- _Data under study_:
◇ ◇ ◇

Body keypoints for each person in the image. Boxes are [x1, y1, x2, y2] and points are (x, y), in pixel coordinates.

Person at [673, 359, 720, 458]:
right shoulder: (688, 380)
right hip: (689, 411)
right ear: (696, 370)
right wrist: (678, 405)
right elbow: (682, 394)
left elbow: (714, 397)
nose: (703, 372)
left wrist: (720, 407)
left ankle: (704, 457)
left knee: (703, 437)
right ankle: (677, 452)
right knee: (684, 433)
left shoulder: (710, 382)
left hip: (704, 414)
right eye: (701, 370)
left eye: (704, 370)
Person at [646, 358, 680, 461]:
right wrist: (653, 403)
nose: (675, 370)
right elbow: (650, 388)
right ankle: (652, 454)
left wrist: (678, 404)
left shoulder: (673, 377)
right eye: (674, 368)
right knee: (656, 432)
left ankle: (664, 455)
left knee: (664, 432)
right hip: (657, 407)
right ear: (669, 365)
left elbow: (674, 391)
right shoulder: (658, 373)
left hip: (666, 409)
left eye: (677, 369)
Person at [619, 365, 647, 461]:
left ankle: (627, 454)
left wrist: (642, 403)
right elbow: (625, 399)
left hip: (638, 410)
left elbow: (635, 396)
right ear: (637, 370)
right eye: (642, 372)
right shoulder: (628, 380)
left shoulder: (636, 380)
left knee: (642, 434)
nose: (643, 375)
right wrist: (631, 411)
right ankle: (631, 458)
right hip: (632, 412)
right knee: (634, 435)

◇ ◇ ◇

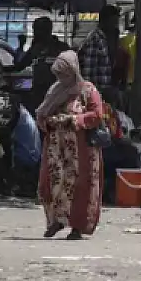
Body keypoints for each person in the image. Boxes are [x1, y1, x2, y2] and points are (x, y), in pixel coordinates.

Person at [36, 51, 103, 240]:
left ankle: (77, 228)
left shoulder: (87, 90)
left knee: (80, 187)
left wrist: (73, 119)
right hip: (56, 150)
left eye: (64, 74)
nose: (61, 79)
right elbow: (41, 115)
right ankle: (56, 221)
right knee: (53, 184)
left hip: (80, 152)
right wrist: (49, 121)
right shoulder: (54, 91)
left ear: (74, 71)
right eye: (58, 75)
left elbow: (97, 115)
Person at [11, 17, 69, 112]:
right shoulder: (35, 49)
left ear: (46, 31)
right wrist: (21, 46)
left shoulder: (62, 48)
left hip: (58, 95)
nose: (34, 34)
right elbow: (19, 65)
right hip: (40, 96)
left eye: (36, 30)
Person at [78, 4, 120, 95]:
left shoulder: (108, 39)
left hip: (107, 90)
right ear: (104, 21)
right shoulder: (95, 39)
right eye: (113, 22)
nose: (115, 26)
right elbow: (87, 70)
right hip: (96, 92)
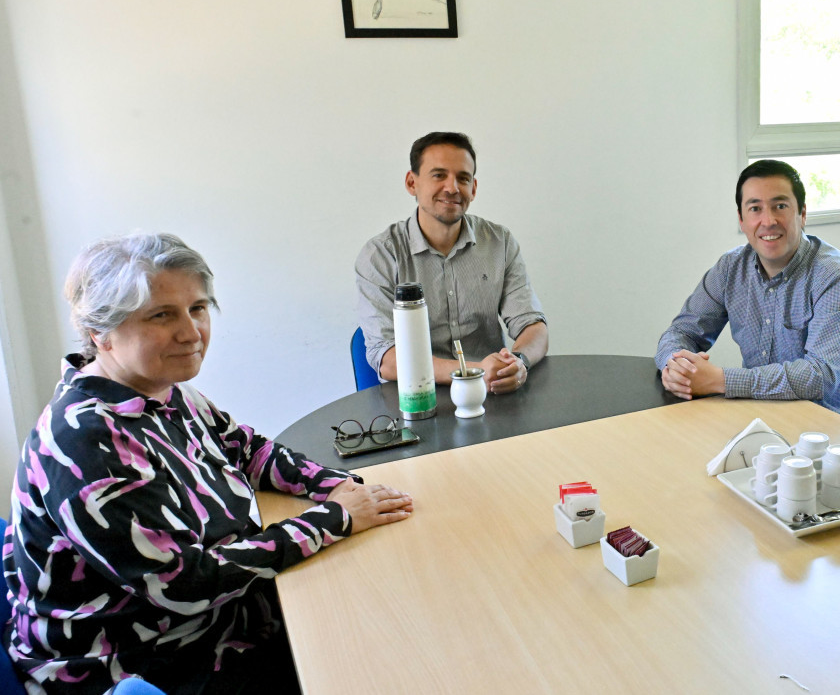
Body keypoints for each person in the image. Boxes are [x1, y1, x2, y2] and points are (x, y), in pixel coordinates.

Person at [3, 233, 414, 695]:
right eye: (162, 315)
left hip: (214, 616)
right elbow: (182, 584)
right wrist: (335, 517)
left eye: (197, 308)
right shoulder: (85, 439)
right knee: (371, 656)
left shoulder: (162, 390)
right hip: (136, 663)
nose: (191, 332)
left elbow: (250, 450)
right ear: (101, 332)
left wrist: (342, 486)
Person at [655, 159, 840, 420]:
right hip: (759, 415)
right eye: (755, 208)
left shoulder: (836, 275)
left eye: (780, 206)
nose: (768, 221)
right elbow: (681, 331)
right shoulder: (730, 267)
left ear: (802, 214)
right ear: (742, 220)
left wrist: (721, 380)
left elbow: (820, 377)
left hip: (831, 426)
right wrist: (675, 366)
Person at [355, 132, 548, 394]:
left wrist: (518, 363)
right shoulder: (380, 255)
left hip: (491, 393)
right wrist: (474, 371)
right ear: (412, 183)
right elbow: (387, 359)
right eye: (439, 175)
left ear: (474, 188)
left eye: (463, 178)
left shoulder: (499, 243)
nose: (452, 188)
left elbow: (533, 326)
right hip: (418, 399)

◇ ◇ ◇

The answer is the run of lines above from the line containing "left ankle: (664, 455)" through the line containing "left hip: (638, 410)", copied exactly and alone.

left ankle: (664, 455)
left knee: (664, 432)
right hip: (657, 407)
right ear: (669, 365)
left elbow: (674, 391)
right shoulder: (658, 373)
left hip: (666, 409)
left eye: (677, 369)
Person at [619, 365, 647, 461]:
left ankle: (627, 454)
left wrist: (642, 403)
right elbow: (625, 399)
left hip: (638, 410)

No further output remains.